Marseilles. “Ferdinandea” was one of the names given to the volcanic island which emerged between Sicily and Tunisia in June 1831. The colonial powers then competed for control of the Mediterranean. The English are in Malta, the French occupy Algiers and the Kingdom of the Two Sicilies, an entity in southern Italy formed after the Congress of Vienna and of which King Ferdinand I took charge. Six months later, this island, a formation of igneous rocks, will gradually disappear under the sea, up to eight meters deep today. Writings, stories and fictions, maps, engravings, drawings and gouaches will bear witness to what it aroused in fears, curiosities, territorial claims, military and scientific expeditions.
Nearly two centuries later, Clément Cogitore (born in 1983) re-explores this story, the story of which he discovered a few years ago in a well-documented book, Dell’isola Ferdinandea and other things by Salvatore Mazzarella (Sellerio Editore, 1984), found in a second-hand bookstore in Palermo.

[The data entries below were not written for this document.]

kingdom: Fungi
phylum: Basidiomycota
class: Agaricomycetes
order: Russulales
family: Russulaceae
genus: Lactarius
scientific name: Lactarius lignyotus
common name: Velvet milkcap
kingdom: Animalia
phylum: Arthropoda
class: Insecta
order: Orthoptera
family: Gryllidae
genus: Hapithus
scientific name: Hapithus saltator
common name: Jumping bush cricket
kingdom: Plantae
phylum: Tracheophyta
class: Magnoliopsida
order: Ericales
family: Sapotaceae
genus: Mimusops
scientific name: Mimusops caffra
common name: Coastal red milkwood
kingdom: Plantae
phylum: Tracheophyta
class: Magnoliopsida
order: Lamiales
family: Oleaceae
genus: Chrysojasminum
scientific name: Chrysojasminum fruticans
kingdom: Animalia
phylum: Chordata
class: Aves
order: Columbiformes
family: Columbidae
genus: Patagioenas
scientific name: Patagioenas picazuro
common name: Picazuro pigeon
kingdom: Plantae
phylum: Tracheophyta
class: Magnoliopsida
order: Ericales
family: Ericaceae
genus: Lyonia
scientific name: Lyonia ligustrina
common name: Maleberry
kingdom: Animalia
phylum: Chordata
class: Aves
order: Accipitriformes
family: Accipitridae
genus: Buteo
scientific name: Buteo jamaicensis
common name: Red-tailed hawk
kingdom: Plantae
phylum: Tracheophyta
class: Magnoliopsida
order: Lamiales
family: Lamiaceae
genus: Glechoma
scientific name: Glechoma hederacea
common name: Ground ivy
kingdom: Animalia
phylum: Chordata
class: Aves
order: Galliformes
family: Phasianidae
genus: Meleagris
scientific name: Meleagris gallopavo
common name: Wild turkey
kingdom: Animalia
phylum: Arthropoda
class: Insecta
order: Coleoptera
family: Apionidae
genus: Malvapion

“I immediately felt that this story, mixing natural phenomena, scientific expeditions, imperialist propaganda and popular beliefs, I had to explore in my own way and imagine possible images,” explains the filmmaker, videographer and director, who once again invites us to take an interest in a place located at the heart of human interactions. After the Madre, Donnaregina contemporary art museum in Naples, setting for the first exhibition of “Ferdinandea” in 2022, the story unfolds at the Mucem under the general curatorship of art historian Kathryn Weir, and integrates other archives that the artist has cataloged during her investigation carried out in museums in Germany, France, England and Italy. The catalog of the Marseille exhibition (co-edition Atelier EXB/Mucem) is also enriched with a fiction by Tristan Garcia.
A hybrid, non-documentary narrative
In the immense exhibition room of the Georges-Henri-Rivière building at Fort Saint-Jean, different types of narration coexist around the film Ferdinandea: uncertainties (duration 40 min), projected into a large black box. There we first find the representations, diplomatic correspondence, articles and fictions produced in France on Ferdinandea (called “Julia” by the French).
Through these documents clearly organized on the wall, explained and contextualized, Clément Cogitore extends the story to the contemporary period through three bodies of creations: photographs of marine currents and volcanic minerals taken in the 19th century on the island; a 16mm film, a collection of premonitory signs (seismic tremors, dead fish washed up on the beach, sulfur in the air), signs that he reinterprets; and a video of around fifteen minutes retracing a scientific dive in which he participated on the slopes of the underground volcano. Are snippets of stories that the film Ferdinandea: uncertainties multiplied in a non-documentary but hybrid narration. Corpora of heterogeneous images alternate between scientific images or images from other archives and images shot by Cogitore. After referring to the events of the 19th and 20th centuries, narrated in different Mediterranean languages, the film shifts towards a speculation on the reactions, consequences and interference that the emergence of a new land in the Mediterranean would cause. Ferdinandea is located “in a strategic zone of circulation of oil tankers, gas pipelines, submarine cables and passage of immigration and drugs”, recalls the artist. We find at Mucem this freedom from traditional narrative patterns that he has made his own since his first feature film Neither heaven nor earth (2015). As well as in the “Oscillations” exhibition at the Les Filles du Calvaire gallery in Paris, which is presenting until February 28 twelve videos by young artists from its workshop at the Beaux-Arts de Paris.